Scheduled individual special problems and theses count as 1 contact
hour, and dissertations count as 2 contact hours."
6. Salary and Related Matters (Article XII).
For UD to remain competitive, it is mandatory that the faculty
financial package be improved. This means not only receiving adequate
salary and merit gains, but also COLA. Although we do not know whether
or not Given the continuing instability of inflation, winning COLA is
particularly crucial now.
7. Merit Evaluations (Article 12.4). An
effort must be made to eliminate the vagueness from the contract's
current language governing the relationship between a department
chair's evaluation of a faculty member's performance and the allocation
of merit pay. The current language states that merit pay must be
"consistent" with the chair's evaluation. Unfortunately, "consistent"
can be interpreted in too many different ways for it to be a useful
guideline. Consequently, we have proposed substituting the word
proportional for consistent. This change will have the effect of
requiring that administrators in charge of merit pay decisions explain
their decisions in terms based directly and specifically on faculty
evaluation policies. In each faculty unit, faculty members with the
same numerical evaluations should receive the same merit increase.
Actual merit increases depend upon the unit's merit pay policy.
Accordingly, Article 12.4 must be rewritten to include the following
two changes:
"Merit pay increases shall be awarded in a fashion which is
proportional to the faculty member's performance as reflected in the
annual evaluation conducted by the department chairperson or dean (in
units where there are no chairpersons)."
"The chair or dean shall make public information
which indicates the correspondence between merit pay and the faculty
members' department or comparable unit evaluation ratings within this
unit so that an individual faculty member may know whether his or her
merit pay is consistent with his or her annual evaluation."

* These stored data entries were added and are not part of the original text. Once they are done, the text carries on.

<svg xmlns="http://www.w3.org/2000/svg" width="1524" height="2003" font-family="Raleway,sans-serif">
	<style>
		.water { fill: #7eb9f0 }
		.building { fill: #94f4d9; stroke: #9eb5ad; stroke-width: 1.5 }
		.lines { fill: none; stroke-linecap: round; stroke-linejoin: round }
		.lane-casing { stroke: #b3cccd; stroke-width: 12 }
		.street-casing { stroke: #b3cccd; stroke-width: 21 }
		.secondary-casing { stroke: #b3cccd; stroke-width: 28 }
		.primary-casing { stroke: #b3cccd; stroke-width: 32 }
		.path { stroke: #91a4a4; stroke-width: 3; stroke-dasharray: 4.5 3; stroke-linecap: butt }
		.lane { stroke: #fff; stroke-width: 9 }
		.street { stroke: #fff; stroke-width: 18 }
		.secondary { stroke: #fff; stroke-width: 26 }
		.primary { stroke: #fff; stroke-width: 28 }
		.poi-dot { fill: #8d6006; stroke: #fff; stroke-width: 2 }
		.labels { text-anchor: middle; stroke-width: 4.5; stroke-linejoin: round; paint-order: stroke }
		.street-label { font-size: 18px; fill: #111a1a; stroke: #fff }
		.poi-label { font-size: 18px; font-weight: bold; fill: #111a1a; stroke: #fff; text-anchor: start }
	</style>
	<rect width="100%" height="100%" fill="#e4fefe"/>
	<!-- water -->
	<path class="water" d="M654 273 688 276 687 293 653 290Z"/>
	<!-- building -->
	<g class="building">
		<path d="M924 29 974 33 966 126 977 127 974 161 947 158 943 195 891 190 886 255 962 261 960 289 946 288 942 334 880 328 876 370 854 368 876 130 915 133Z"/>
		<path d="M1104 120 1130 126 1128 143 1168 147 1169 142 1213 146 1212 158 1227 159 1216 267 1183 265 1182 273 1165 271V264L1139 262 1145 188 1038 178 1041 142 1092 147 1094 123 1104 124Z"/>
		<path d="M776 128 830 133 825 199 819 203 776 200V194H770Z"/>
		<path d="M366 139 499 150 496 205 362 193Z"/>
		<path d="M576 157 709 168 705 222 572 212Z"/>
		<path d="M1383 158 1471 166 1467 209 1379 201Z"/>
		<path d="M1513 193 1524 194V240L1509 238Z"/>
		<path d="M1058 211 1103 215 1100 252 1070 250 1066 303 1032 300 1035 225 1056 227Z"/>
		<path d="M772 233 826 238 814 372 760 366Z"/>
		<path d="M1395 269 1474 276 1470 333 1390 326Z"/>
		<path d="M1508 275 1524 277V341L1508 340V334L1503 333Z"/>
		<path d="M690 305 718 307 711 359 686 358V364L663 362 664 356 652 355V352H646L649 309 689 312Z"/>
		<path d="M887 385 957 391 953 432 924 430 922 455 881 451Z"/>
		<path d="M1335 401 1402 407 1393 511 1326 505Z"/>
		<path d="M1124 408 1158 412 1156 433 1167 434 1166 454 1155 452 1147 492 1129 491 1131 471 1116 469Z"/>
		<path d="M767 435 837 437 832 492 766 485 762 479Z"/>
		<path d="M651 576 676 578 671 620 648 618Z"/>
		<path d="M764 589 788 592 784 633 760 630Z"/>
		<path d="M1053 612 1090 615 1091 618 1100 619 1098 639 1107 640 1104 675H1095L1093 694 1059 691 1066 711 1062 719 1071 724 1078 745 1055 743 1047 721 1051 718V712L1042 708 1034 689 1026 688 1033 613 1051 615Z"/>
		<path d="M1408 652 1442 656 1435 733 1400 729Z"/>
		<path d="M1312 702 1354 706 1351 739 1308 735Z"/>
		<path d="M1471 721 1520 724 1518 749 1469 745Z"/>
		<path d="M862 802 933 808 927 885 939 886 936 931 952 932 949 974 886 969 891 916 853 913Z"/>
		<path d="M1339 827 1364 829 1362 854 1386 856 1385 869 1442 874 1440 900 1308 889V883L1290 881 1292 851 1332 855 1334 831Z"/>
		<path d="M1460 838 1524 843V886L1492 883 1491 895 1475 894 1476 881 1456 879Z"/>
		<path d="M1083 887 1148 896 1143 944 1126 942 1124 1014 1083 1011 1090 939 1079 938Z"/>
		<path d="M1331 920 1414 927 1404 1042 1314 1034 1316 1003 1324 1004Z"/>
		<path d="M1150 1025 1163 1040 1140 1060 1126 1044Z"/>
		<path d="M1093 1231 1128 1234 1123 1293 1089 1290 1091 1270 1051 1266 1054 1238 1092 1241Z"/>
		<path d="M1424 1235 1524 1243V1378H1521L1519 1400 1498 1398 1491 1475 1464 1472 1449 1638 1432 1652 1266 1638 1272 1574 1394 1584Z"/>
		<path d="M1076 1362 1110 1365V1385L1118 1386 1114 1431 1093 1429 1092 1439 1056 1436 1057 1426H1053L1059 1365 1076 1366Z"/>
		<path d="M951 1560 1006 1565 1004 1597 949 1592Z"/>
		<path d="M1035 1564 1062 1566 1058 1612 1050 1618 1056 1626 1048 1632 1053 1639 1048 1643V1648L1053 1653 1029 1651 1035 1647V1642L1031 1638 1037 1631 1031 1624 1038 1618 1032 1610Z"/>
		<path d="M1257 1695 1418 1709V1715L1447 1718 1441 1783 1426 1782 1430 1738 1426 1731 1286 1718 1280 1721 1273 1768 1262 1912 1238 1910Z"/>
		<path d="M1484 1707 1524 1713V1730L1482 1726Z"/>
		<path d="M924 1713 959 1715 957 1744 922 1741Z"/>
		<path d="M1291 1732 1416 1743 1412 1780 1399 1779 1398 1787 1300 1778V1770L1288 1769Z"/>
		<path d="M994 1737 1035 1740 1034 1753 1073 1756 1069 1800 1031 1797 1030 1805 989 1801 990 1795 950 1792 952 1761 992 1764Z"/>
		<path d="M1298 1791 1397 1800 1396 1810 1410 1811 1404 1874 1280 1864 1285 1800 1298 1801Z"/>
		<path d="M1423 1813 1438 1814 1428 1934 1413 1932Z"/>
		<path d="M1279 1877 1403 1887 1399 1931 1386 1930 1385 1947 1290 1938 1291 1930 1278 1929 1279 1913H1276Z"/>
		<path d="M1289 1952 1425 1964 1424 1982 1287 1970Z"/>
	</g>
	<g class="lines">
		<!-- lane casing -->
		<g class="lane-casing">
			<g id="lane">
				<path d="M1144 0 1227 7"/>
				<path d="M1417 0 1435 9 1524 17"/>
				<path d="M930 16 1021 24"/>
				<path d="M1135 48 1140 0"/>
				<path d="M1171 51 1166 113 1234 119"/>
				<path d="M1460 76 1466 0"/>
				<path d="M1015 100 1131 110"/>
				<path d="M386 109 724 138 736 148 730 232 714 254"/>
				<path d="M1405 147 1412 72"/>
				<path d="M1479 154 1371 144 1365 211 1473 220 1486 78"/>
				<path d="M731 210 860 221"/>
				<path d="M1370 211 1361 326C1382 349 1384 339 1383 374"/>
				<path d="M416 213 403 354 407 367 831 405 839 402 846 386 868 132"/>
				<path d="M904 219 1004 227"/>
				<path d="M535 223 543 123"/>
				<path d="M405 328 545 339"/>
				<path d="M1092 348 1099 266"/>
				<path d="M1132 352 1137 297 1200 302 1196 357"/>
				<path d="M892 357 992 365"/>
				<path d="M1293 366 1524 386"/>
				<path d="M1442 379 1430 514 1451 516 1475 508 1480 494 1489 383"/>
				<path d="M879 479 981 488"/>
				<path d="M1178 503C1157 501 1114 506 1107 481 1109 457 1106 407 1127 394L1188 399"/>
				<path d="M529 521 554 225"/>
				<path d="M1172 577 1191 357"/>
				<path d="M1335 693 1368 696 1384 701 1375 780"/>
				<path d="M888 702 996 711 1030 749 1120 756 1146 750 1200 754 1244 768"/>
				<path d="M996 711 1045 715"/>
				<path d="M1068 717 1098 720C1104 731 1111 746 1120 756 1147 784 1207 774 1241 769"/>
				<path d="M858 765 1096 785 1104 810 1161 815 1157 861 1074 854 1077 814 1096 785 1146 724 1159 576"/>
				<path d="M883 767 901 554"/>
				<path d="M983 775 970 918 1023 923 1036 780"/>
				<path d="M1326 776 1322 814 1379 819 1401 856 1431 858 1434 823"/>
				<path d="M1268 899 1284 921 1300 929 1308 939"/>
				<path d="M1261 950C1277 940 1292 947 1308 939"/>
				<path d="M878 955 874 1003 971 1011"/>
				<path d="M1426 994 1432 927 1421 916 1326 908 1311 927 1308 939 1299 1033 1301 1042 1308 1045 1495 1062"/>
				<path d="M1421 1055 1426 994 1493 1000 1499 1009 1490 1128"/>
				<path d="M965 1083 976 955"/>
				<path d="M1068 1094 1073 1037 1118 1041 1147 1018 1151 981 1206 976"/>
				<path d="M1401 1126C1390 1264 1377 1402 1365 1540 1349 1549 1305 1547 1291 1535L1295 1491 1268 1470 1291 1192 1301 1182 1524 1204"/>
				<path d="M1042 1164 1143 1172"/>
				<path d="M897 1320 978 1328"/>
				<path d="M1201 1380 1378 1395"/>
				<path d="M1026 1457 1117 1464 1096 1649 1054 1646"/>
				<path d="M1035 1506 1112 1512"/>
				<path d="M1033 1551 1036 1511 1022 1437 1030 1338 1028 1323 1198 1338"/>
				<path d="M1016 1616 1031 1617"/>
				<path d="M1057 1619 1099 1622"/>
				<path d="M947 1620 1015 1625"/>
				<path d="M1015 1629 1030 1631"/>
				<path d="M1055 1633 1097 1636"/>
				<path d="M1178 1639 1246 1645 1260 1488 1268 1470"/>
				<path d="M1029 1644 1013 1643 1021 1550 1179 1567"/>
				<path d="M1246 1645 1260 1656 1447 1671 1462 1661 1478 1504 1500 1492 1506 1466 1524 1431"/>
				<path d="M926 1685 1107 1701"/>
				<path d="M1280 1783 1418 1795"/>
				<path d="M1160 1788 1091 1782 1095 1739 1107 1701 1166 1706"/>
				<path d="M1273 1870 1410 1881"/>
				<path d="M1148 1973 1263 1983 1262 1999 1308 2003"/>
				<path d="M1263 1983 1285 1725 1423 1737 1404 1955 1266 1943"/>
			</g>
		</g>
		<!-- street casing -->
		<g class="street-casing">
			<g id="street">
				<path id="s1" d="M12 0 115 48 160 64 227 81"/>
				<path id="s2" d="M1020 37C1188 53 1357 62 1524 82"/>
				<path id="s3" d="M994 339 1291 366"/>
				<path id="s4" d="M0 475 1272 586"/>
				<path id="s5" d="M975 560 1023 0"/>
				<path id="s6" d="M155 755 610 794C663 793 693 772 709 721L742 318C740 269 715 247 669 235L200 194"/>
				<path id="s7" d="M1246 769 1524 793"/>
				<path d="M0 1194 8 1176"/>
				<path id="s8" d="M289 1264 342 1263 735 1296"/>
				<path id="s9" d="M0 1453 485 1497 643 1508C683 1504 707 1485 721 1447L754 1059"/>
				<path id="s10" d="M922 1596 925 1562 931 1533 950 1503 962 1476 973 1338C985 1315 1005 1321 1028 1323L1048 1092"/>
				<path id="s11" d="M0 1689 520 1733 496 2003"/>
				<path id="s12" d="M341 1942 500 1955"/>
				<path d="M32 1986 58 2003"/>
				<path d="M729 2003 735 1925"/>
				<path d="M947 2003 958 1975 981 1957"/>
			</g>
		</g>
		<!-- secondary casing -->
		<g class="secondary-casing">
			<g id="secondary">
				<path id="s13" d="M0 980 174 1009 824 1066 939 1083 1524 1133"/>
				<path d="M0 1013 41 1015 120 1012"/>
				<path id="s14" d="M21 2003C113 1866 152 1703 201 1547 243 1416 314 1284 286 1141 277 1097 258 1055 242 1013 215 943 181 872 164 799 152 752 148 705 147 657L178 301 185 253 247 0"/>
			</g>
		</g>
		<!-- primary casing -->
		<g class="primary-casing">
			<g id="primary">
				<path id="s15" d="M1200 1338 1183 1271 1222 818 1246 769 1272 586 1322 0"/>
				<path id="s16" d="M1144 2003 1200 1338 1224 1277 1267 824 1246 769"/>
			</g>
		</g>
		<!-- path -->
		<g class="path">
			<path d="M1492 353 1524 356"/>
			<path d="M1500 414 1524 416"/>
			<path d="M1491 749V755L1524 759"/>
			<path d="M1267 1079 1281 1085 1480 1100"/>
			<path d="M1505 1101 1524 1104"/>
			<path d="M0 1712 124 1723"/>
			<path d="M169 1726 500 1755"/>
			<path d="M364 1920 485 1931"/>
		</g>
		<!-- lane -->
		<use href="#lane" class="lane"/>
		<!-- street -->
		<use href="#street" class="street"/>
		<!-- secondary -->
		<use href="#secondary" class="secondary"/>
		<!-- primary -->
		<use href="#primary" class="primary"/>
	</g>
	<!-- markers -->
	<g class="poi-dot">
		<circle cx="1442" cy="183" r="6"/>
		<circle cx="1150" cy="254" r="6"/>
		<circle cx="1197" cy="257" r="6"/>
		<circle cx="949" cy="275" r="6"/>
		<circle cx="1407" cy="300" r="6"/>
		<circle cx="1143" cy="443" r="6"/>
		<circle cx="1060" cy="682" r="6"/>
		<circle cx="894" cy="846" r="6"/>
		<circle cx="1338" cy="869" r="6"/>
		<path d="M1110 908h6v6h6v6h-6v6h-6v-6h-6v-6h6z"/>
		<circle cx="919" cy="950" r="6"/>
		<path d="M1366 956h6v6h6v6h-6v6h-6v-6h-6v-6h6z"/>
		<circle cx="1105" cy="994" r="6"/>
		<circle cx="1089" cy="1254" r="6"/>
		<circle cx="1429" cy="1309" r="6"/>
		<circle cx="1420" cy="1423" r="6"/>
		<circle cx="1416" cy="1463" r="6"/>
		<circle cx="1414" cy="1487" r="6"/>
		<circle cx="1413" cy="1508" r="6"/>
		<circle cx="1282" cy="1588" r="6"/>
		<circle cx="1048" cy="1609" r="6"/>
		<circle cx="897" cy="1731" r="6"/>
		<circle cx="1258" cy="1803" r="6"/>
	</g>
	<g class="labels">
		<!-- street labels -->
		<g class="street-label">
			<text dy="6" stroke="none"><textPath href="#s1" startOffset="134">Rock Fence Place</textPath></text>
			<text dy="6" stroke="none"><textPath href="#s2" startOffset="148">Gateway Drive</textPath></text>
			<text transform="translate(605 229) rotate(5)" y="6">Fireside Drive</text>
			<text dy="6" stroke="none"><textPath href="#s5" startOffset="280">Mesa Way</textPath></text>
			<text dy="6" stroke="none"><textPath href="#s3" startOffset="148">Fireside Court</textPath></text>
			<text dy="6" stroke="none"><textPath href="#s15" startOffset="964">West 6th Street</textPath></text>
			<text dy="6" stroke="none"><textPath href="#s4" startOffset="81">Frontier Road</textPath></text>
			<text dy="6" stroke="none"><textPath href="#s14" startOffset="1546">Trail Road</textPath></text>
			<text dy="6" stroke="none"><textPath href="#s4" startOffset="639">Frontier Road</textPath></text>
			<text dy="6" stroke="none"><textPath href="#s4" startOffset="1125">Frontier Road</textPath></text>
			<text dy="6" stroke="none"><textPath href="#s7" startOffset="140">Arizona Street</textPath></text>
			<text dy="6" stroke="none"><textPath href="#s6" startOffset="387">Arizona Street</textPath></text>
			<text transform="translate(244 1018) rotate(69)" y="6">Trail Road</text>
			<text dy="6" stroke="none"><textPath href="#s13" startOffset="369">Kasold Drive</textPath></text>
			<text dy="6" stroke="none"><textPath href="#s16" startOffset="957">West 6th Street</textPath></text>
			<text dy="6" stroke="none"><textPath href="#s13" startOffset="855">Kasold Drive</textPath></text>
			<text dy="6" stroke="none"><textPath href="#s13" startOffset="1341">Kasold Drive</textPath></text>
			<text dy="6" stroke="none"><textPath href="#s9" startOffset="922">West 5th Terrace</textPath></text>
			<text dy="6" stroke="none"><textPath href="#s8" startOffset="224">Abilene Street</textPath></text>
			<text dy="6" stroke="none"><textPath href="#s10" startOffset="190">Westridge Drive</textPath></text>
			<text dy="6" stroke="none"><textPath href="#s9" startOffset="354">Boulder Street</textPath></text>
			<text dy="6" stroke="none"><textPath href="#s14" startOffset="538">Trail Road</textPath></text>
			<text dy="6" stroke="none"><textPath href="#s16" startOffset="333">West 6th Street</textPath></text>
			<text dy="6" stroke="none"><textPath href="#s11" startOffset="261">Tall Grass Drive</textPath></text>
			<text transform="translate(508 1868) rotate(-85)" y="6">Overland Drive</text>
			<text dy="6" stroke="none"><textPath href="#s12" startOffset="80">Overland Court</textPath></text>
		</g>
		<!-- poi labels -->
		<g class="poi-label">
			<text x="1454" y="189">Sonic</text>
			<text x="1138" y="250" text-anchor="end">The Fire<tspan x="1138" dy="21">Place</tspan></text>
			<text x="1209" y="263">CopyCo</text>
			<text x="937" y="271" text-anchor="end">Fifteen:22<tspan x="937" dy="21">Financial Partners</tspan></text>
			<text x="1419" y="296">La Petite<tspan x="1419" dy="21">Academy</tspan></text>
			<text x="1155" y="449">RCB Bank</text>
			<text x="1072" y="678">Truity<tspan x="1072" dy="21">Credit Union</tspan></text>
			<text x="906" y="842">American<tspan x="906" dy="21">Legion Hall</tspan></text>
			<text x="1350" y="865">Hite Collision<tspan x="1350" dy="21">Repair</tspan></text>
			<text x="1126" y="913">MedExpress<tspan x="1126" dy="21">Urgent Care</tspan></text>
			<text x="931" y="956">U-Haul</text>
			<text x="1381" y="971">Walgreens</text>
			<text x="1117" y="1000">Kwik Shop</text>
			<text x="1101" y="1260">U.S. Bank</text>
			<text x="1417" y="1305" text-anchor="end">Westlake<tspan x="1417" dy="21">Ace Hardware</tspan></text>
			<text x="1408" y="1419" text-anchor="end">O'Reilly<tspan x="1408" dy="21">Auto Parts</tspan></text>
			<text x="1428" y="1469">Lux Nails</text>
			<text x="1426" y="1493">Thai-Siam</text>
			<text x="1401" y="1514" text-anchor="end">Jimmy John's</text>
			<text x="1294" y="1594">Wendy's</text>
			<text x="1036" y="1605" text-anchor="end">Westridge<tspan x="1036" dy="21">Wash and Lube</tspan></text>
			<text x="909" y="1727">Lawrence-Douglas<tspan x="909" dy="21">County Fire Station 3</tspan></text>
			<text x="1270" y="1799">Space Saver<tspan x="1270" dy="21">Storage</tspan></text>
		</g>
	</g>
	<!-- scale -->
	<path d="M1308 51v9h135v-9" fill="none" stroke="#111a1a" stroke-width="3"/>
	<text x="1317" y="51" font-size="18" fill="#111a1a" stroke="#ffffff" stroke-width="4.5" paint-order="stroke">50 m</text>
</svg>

8. Buyout Policies. Current UD buyout
policies differ from college to college. This lack of consistency
spawns confusion and arbitrariness. To rectify this problem, we need
more clarity. To set in motion the process for accomplishing this, a
letter of understanding must be developed that states in part "that a
committee be convened to formulate university wide guidelines for
buyout policies."
9. Domestic Partner Benefits. Since the
Administration is already on record as supporting the domestic partners
benefit concept, the time has come for them to act. In the recent
faculty survey, faculty members strongly endorsed moving forward on the
issue and finally establishing such benefits. After all, it was almost
a decade ago that a joint AAUP-Administration committee recommended
creating domestic partner benefits. To make sure this now happens, it
is necessary to develop a letter of understanding which in part states:
"The Administration and the AAUP agree that it is highly
desirable that the recommendations of the June 27, 1995 final report
from the Committee on Benefit Options for Domestic Partners be
implemented during the term of this agreement and will appoint a joint
committee dedicated to the task of trying to achieve this goal."